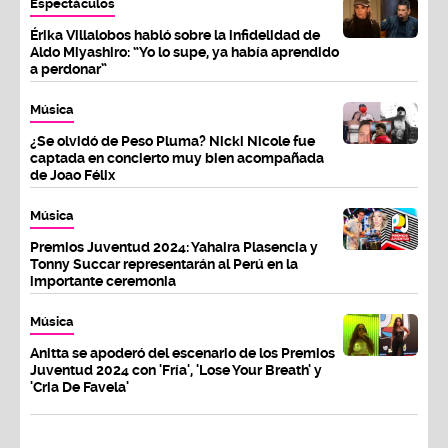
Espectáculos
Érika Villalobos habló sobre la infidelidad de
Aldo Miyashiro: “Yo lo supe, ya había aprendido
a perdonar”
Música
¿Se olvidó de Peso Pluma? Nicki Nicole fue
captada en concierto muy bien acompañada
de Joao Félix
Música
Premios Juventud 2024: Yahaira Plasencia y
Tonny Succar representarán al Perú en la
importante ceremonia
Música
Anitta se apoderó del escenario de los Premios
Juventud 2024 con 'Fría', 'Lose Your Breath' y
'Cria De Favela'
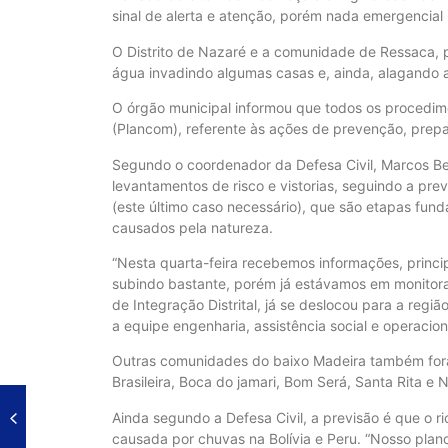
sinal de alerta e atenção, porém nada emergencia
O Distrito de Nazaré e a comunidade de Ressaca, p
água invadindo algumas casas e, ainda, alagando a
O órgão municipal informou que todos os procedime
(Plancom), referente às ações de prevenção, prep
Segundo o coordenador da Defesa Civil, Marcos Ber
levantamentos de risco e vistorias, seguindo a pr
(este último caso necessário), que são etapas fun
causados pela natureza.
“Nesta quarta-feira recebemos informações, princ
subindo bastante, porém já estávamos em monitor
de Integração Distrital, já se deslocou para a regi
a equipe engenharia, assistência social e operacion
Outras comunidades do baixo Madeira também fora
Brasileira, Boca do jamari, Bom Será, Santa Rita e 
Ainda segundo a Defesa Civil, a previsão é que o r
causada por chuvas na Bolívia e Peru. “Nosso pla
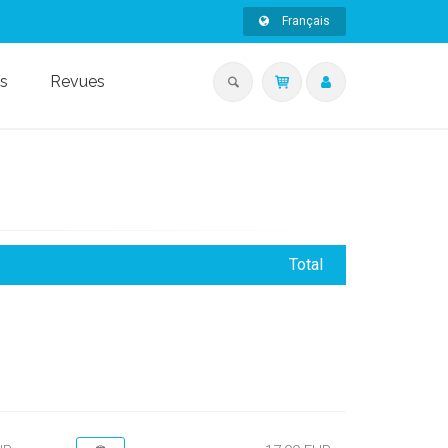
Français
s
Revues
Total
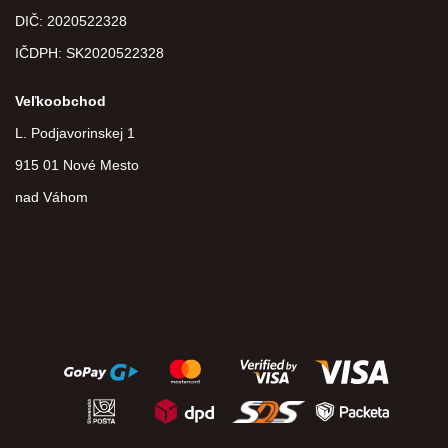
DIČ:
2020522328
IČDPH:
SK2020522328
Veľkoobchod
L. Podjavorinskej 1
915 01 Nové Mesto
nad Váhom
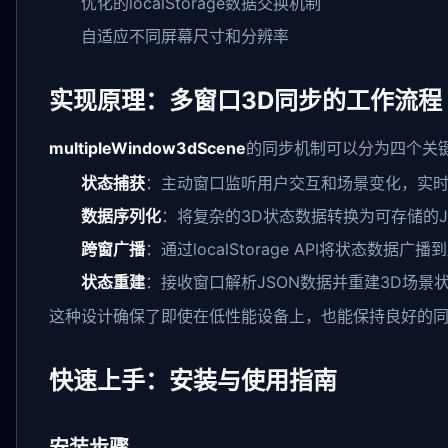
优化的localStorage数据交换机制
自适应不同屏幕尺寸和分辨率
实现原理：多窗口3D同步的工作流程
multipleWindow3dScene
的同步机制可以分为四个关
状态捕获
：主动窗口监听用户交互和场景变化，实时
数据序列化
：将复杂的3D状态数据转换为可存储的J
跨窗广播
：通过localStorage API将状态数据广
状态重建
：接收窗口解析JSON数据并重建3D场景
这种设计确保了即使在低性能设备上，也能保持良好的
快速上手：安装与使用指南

--

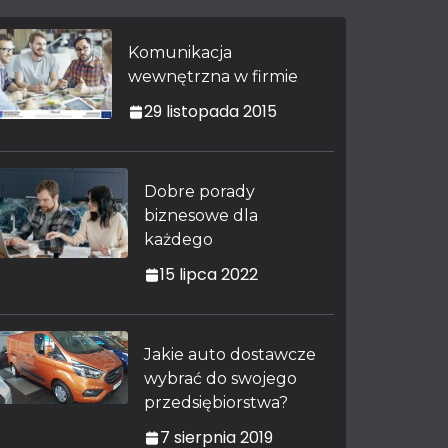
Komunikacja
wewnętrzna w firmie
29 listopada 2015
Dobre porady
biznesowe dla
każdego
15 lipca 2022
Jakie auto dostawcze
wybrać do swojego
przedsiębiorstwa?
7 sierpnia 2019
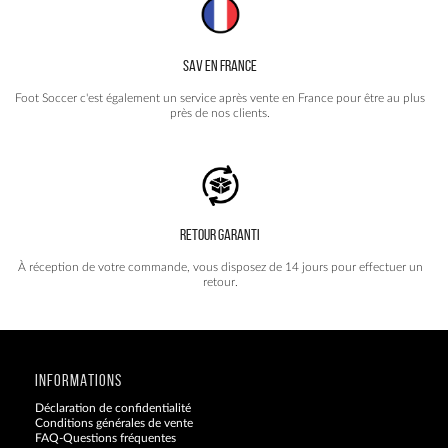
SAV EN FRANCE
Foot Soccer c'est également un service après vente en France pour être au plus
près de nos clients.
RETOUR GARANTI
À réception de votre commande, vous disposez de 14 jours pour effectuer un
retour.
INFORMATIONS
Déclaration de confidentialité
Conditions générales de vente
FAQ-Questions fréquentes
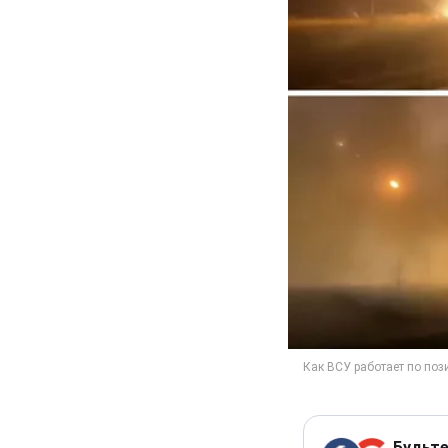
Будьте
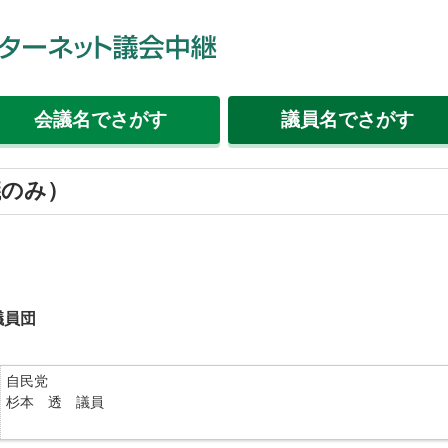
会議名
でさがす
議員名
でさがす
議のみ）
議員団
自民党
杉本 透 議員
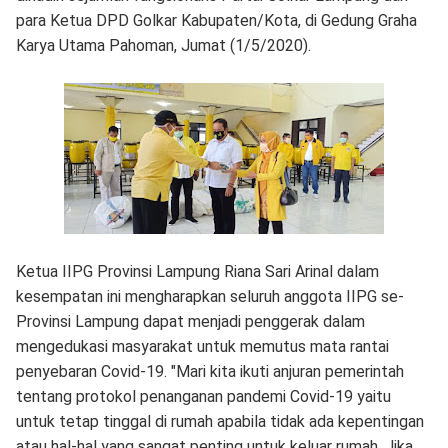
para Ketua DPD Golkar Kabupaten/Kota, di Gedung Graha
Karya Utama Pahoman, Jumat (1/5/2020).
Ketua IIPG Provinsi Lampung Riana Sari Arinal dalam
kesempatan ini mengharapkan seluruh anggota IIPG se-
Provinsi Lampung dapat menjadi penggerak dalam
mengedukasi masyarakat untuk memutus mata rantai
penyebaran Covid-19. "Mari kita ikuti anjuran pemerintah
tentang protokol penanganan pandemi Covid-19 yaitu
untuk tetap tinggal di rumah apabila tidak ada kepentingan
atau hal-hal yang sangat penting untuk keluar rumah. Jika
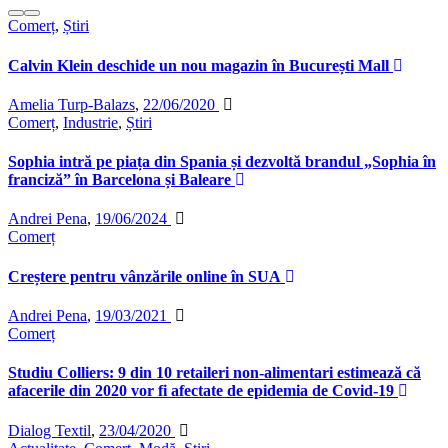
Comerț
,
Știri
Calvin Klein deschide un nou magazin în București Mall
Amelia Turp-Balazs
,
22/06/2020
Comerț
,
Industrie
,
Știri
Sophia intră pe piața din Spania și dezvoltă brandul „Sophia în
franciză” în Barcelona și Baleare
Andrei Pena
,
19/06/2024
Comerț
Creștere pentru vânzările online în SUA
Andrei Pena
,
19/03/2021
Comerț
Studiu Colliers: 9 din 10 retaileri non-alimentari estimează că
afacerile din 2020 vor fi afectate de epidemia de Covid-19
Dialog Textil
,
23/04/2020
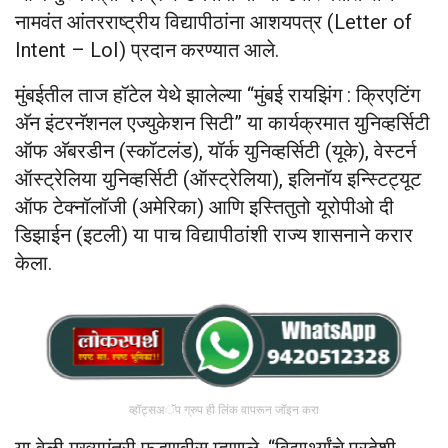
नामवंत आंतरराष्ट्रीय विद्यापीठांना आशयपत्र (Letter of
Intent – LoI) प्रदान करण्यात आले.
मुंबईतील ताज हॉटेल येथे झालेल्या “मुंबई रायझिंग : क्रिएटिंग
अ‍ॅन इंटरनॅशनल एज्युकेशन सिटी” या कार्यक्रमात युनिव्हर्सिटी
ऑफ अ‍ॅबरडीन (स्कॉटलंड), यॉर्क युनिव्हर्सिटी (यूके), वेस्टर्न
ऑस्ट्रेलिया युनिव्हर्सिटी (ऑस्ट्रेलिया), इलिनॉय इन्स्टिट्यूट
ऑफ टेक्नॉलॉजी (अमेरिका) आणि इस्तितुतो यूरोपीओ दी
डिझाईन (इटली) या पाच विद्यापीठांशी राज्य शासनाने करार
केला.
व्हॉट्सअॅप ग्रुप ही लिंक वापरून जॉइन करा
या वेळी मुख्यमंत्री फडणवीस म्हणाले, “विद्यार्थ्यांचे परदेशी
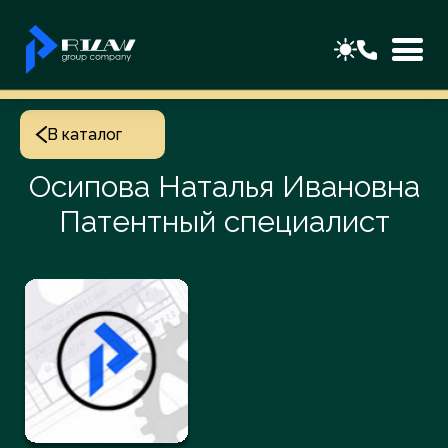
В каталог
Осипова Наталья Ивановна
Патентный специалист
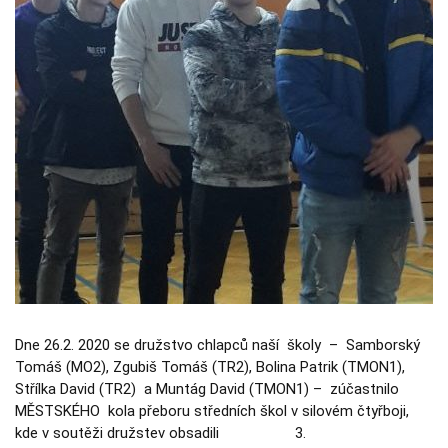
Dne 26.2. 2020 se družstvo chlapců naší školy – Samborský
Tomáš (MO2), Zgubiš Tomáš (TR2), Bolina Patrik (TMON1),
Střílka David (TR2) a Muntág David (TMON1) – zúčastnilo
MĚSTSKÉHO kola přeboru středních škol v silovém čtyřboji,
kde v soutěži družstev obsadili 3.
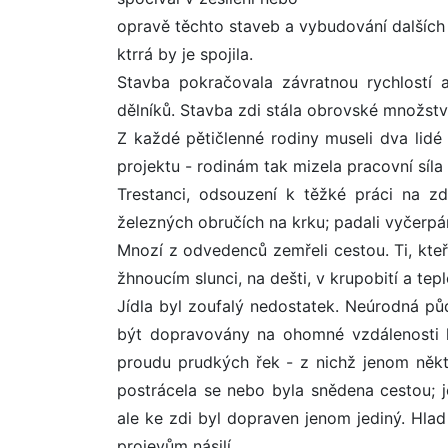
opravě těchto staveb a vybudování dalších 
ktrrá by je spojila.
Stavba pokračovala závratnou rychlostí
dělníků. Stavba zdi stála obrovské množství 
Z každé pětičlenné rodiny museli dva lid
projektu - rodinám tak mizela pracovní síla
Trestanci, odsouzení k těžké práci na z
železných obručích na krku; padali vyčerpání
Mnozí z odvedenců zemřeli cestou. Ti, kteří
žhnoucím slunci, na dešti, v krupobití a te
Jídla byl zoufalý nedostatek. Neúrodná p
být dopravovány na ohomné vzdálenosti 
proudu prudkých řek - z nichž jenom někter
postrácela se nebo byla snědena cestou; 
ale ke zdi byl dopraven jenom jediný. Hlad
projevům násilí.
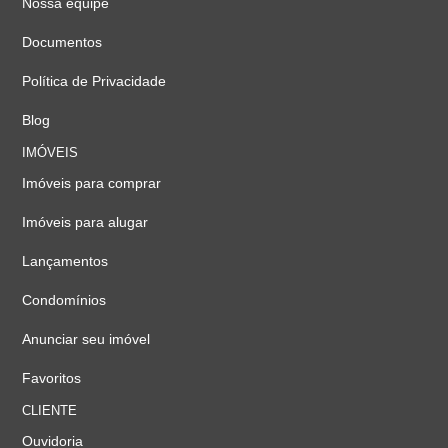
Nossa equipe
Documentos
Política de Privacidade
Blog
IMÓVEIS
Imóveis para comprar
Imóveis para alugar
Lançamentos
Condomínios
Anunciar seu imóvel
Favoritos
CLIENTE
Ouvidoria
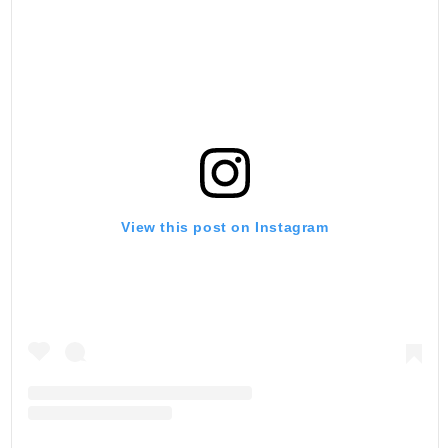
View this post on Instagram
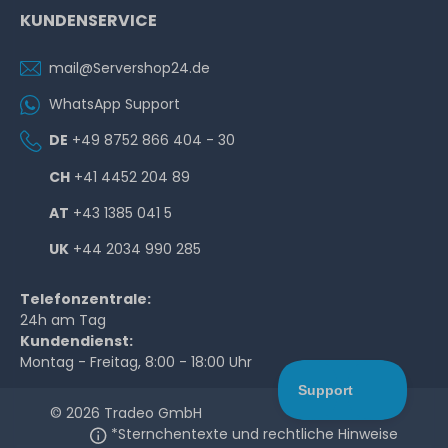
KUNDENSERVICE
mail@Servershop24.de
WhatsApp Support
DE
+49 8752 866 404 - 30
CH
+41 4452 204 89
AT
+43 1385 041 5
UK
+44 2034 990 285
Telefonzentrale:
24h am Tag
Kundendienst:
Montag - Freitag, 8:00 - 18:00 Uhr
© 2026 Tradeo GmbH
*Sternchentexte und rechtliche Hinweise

EXERCISE DIRECTIONS:
Return the lines exactly as they appear, beginning at the line that contains "View this post on Instagram" and stopping after the line that contains "und rechtliche Hinweise", and omit the pictures from your answer.

OUTPUT FOR THIS TASK:
View this post on Instagram
KUNDENSERVICE
mail@Servershop24.de
WhatsApp Support
DE
+49 8752 866 404 - 30
CH
+41 4452 204 89
AT
+43 1385 041 5
UK
+44 2034 990 285
Telefonzentrale:
24h am Tag
Kundendienst:
Montag - Freitag, 8:00 - 18:00 Uhr
© 2026 Tradeo GmbH
*Sternchentexte und rechtliche Hinweise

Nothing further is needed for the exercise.